━━━━━ INPUT RECORDS

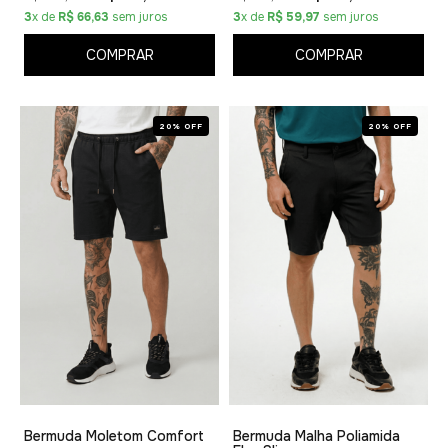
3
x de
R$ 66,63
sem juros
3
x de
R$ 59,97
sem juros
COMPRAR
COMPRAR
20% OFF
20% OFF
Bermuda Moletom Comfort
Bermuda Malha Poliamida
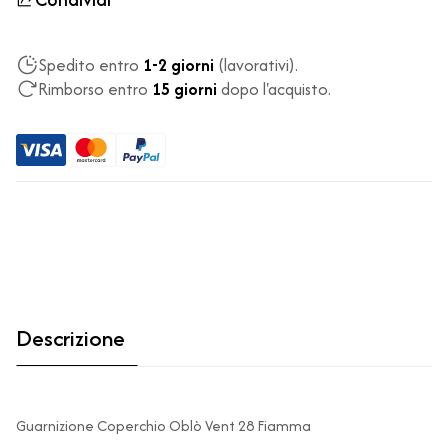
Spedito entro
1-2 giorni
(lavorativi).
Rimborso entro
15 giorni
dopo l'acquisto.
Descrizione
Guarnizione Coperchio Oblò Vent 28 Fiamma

━━━━━━━━━━
━━━━━ INPUT RECORDS

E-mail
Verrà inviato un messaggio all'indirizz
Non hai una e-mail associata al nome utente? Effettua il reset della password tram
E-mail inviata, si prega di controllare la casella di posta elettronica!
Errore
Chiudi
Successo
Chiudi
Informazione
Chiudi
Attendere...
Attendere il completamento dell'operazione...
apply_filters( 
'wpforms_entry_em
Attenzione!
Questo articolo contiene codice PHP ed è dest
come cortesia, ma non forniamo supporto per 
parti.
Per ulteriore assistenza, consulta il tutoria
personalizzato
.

━━━━━━━━━━

§ **PROBLEM TO WORK ON**
Copy out every line of the entries where the string "Attendere" shows up.

§ **SOLVED EXERCISE**
Attendere...
Attendere il completamento dell'operazione...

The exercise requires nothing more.